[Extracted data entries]
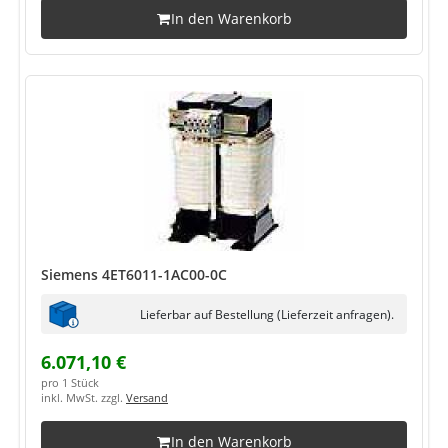
In den Warenkorb
Siemens 4ET6011-1AC00-0C
Lieferbar auf Bestellung (Lieferzeit anfragen).
6.071,10 €
pro 1 Stück
inkl. MwSt. zzgl.
Versand
In den Warenkorb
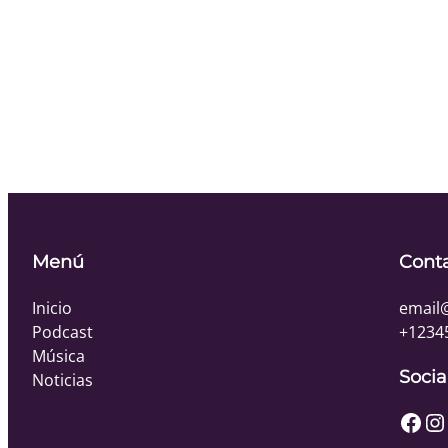
Menú
Cont
Inicio
email
Podcast
+1234
Música
Socia
Noticias
Facebook
Instagram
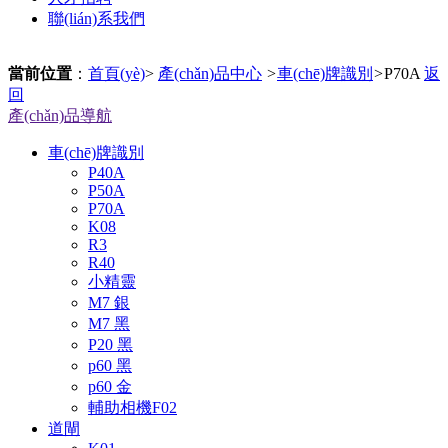
聯(lián)系我們
當前位置
：
首頁(yè)
>
產(chǎn)品中心
>
車(chē)牌識別
>
P70A
返
回
產(chǎn)品導航
車(chē)牌識別
P40A
P50A
P70A
K08
R3
R40
小精靈
M7 銀
M7 黑
P20 黑
p60 黑
p60 金
輔助相機F02
道閘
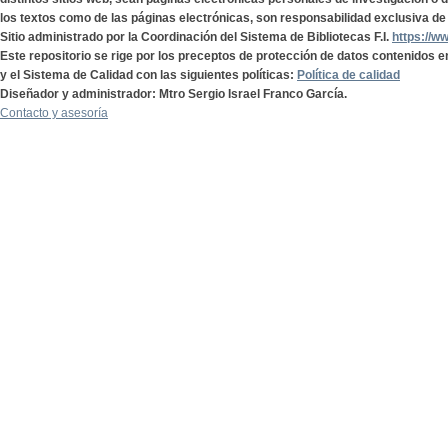
los textos como de las páginas electrónicas, son responsabilidad exclusiva de 
Sitio administrado por la Coordinación del Sistema de Bibliotecas F.I.
https://w
Este repositorio se rige por los preceptos de protección de datos contenidos e
y el Sistema de Calidad con las siguientes políticas:
Política de calidad
Diseñador y administrador: Mtro Sergio Israel Franco García.
Contacto y asesoría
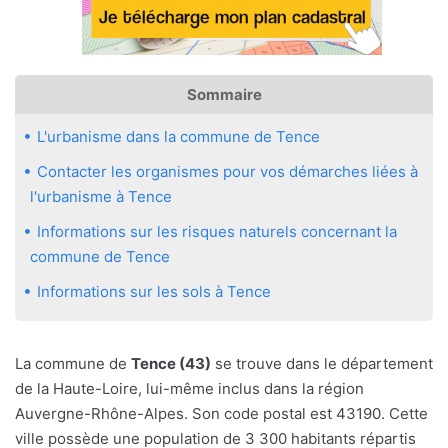
Sommaire
L'urbanisme dans la commune de Tence
Contacter les organismes pour vos démarches liées à
l'urbanisme à Tence
Informations sur les risques naturels concernant la
commune de Tence
Informations sur les sols à Tence
La commune de
Tence (43)
se trouve dans le département
de la Haute-Loire, lui-même inclus dans la région
Auvergne-Rhône-Alpes. Son code postal est 43190. Cette
ville possède une population de 3 300 habitants répartis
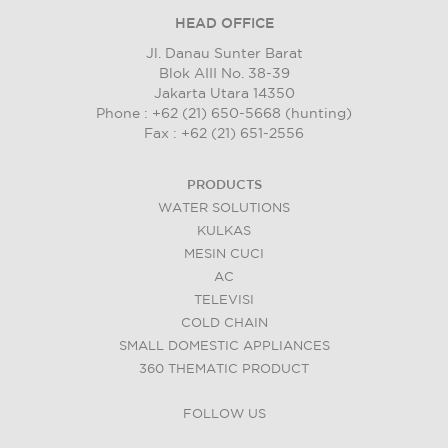
HEAD OFFICE
Jl. Danau Sunter Barat
Blok AIII No. 38-39
Jakarta Utara 14350
Phone : +62 (21) 650-5668 (hunting)
Fax : +62 (21) 651-2556
PRODUCTS
WATER SOLUTIONS
KULKAS
MESIN CUCI
AC
TELEVISI
COLD CHAIN
SMALL DOMESTIC APPLIANCES
360 THEMATIC PRODUCT
FOLLOW US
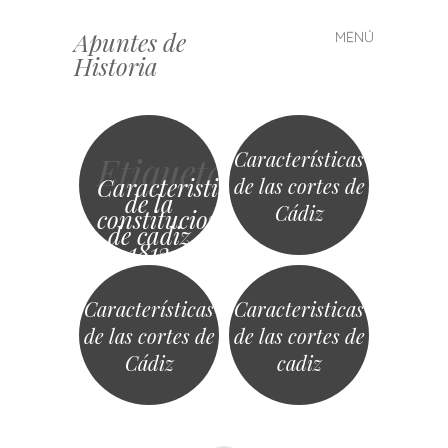
Apuntes de
MENÚ
Saltar
Historia
al
contenido
Características
Etiqueta
Caracteristicas
de las cortes de
de la
Cádiz
constitucion
de cadiz
1812
Características
Caracteristicas
de las cortes de
de las cortes de
Cádiz
cadiz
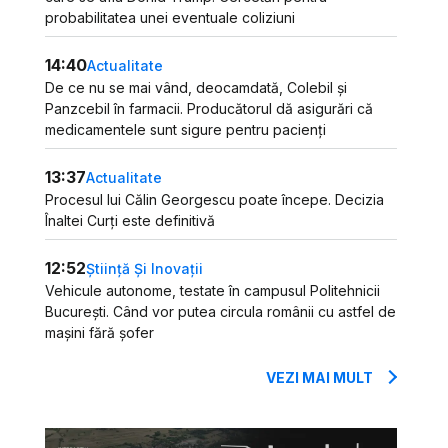
probabilitatea unei eventuale coliziuni
14:40
Actualitate
De ce nu se mai vând, deocamdată, Colebil și
Panzcebil în farmacii. Producătorul dă asigurări că
medicamentele sunt sigure pentru pacienți
13:37
Actualitate
Procesul lui Călin Georgescu poate începe. Decizia
Înaltei Curți este definitivă
12:52
Știință Și Inovații
Vehicule autonome, testate în campusul Politehnicii
București. Când vor putea circula românii cu astfel de
mașini fără șofer
VEZI MAI MULT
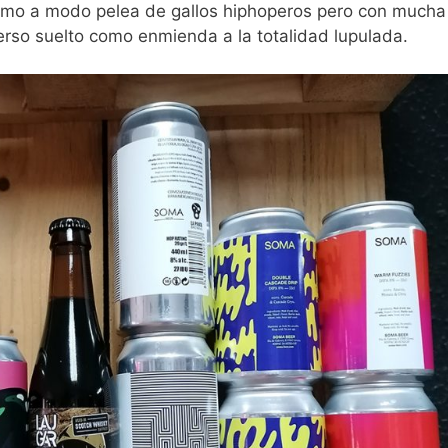
itmo a modo pelea de gallos hiphoperos pero con mucha
rso suelto como enmienda a la totalidad lupulada.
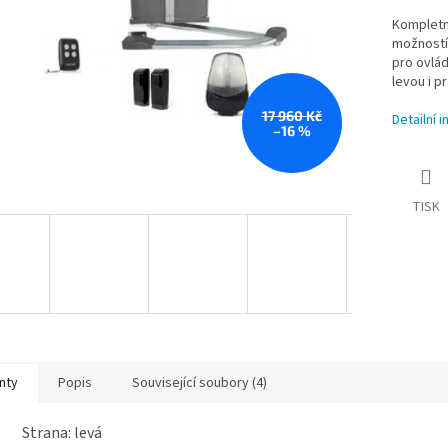
Kompletn
možností 
pro ovlád
levou i p
17 960 Kč
Detailní 
–16 %
TISK
nty
Popis
Související soubory (4)
Strana: levá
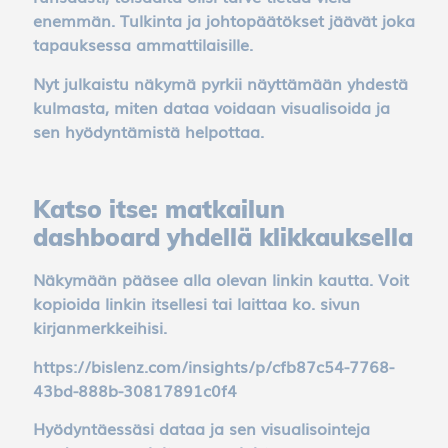
functions
enemmän. Tulkinta ja johtopäätökset jäävät joka
of the
tapauksessa ammattilaisille.
website,
such as
Nyt julkaistu näkymä pyrkii näyttämään yhdestä
page
kulmasta, miten dataa voidaan visualisoida ja
navigation,
sen hyödyntämistä helpottaa.
and the
website will
not work
Katso itse: matkailun
without
dashboard yhdellä klikkauksella
these
cookies.
Näkymään pääsee alla olevan linkin kautta. Voit
These
kopioida linkin itsellesi tai laittaa ko. sivun
cookies are
kirjanmerkkeihisi.
therefore
https://bislenz.com/insights/p/cfb87c54-7768-
mandatory.
43bd-888b-30817891c0f4
Hyödyntäessäsi dataa ja sen visualisointeja
Performance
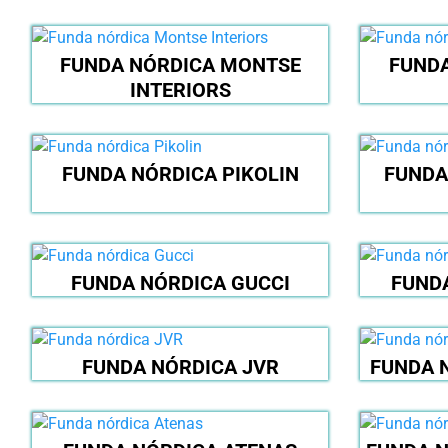
FUNDA NÓRDICA MONTSE
FUNDA
INTERIORS
FUNDA NÓRDICA PIKOLIN
FUNDA
FUNDA NÓRDICA GUCCI
FUND
FUNDA NÓRDICA JVR
FUNDA 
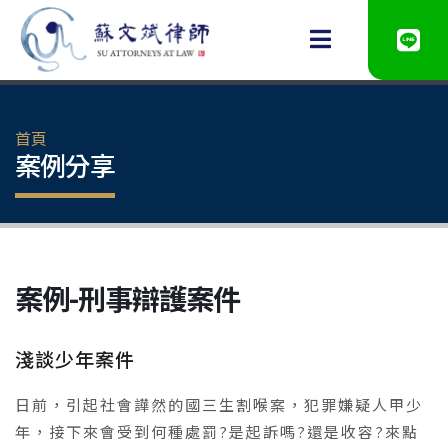
首頁
案例分享
案例-刑事辯護案件
淺談少年案件
日前，引起社會譁然的國三生割喉案，犯罪嫌疑人甲少
年，接下來會受到何種處罰?是起訴嗎?還是收容?來點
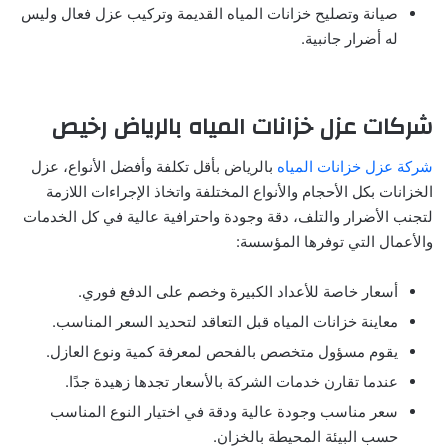
صيانة وتصليح خزانات المياه القديمة وتركيب عزل فعال وليس
له أضرار جانبية.
شركات عزل خزانات المياه بالرياض رخيص
شركة عزل خزانات المياه
بالرياض بأقل تكلفة وأفضل الأنواع، عزل
الخزانات بكل الأحجام والأنواع المختلفة واتخاذ الإجراءات اللازمة
لتجنب الأضرار والتلف، دقة وجودة واحترافية عالية في كل الخدمات
والأعمال التي توفرها المؤسسة:
أسعار خاصة للأعداد الكبيرة وخصم على الدفع فوري.
معاينة خزانات المياه قبل التعاقد لتحديد السعر المناسب.
يقوم مسؤول متخصص بالفحص لمعرفة كمية ونوع العازل.
عندما تقارن خدمات الشركة بالأسعار تجدها زهيدة جدًا.
سعر مناسب وجودة عالية ودقة في اختيار النوع المناسب
حسب البيئة المحيطة بالخزان.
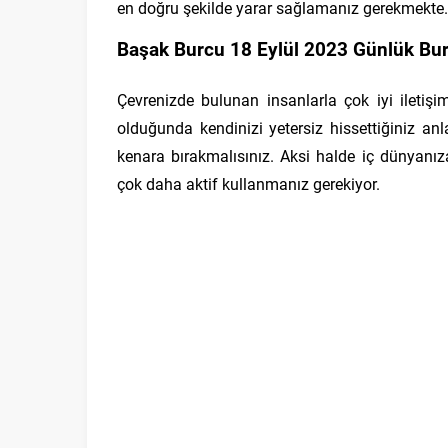
en doğru şekilde yarar sağlamanız gerekmekte.
Başak Burcu 18 Eylül 2023 Günlük Bur
Çevrenizde bulunan insanlarla çok iyi iletiş
olduğunda kendinizi yetersiz hissettiğiniz anla
kenara bırakmalısınız. Aksi halde iç dünyanıza
çok daha aktif kullanmanız gerekiyor.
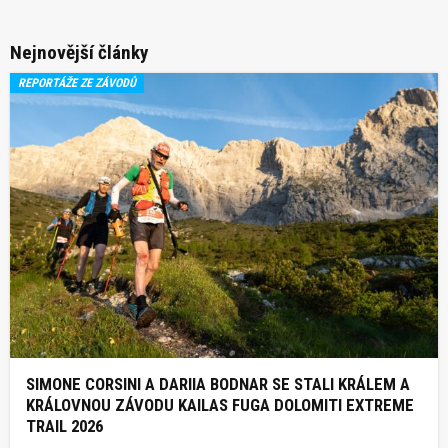
Nejnovější články
REPORTÁŽE ZE ZÁVODŮ
SIMONE CORSINI A DARIIA BODNAR SE STALI KRÁLEM A
KRÁLOVNOU ZÁVODU KAILAS FUGA DOLOMITI EXTREME
TRAIL 2026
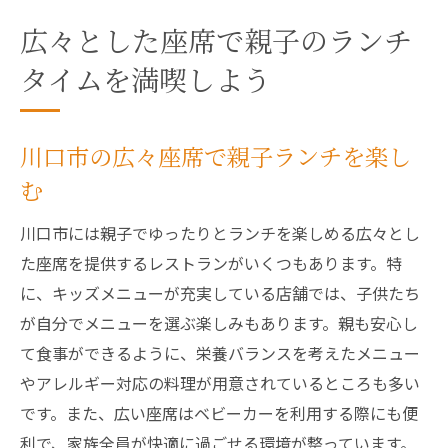
広々とした座席で親子のランチ
タイムを満喫しよう
川口市の広々座席で親子ランチを楽し
む
川口市には親子でゆったりとランチを楽しめる広々とし
た座席を提供するレストランがいくつもあります。特
に、キッズメニューが充実している店舗では、子供たち
が自分でメニューを選ぶ楽しみもあります。親も安心し
て食事ができるように、栄養バランスを考えたメニュー
やアレルギー対応の料理が用意されているところも多い
です。また、広い座席はベビーカーを利用する際にも便
利で、家族全員が快適に過ごせる環境が整っています。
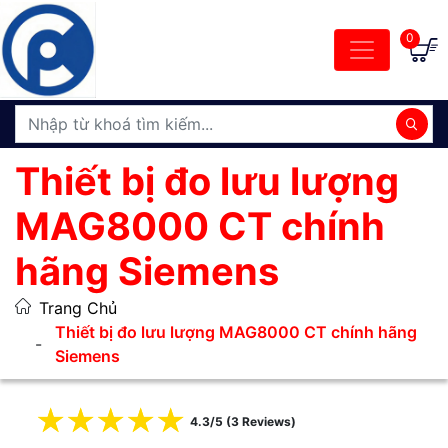
0
Thiết bị đo lưu lượng
MAG8000 CT chính
hãng Siemens
Trang Chủ
Thiết bị đo lưu lượng MAG8000 CT chính hãng
Siemens
☆
☆
☆
☆
☆
4.3/5 (3 Reviews)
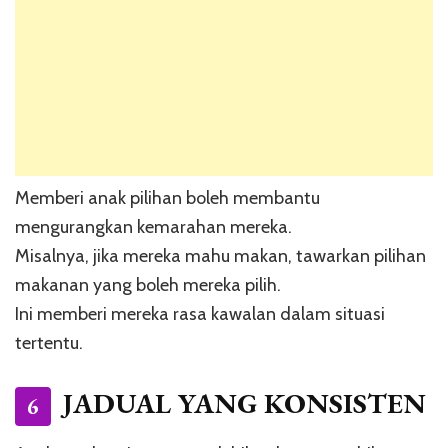
Memberi anak pilihan boleh membantu
mengurangkan kemarahan mereka.
Misalnya, jika mereka mahu makan, tawarkan pilihan
makanan yang boleh mereka pilih.
Ini memberi mereka rasa kawalan dalam situasi
tertentu.
JADUAL YANG KONSISTEN
6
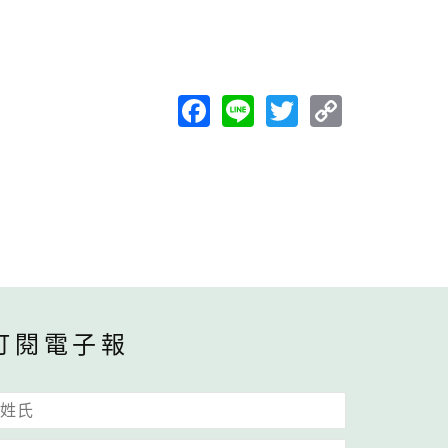
Facebook
Line
Twitter
Copy
Link
訂閱電子報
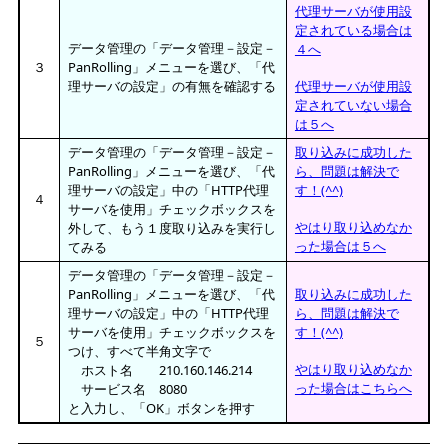
代理サーバが使用設
定されている場合は
データ管理の「データ管理－設定－
４へ
３
PanRolling」メニューを選び、「代
理サーバの設定」の有無を確認する
代理サーバが使用設
定されていない場合
は５へ
データ管理の「データ管理－設定－
取り込みに成功した
PanRolling」メニューを選び、「代
ら、問題は解決で
理サーバの設定」中の「HTTP代理
す！(^^)
４
サーバを使用」チェックボックスを
やはり取り込めなか
外して、もう１度取り込みを実行し
った場合は５へ
てみる
データ管理の「データ管理－設定－
PanRolling」メニューを選び、「代
取り込みに成功した
理サーバの設定」中の「HTTP代理
ら、問題は解決で
サーバを使用」チェックボックスを
す！(^^)
５
つけ、すべて半角文字で
やはり取り込めなか
ホスト名 210.160.146.214
った場合はこちらへ
サービス名 8080
と入力し、「OK」ボタンを押す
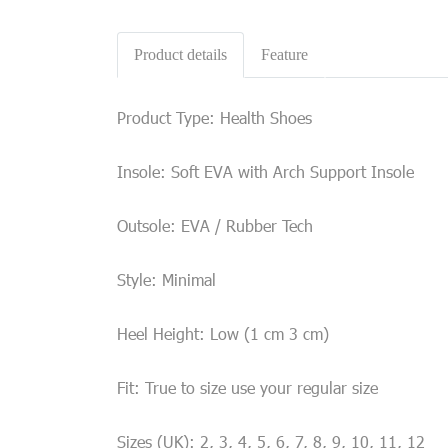
Product details
Feature
Product Type: Health Shoes
Insole: Soft EVA with Arch Support Insole
Outsole: EVA / Rubber Tech
Style: Minimal
Heel Height: Low (1 cm 3 cm)
Fit: True to size use your regular size
Sizes (UK): 2, 3, 4, 5, 6, 7, 8, 9, 10, 11, 12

## Task goal:
List the lines of the records where "como" occurs.

## Output of the task:
los textos como de las páginas electrónicas, son responsabilidad exclusiva de 
rso suelto como enmienda a la totalidad lupulada.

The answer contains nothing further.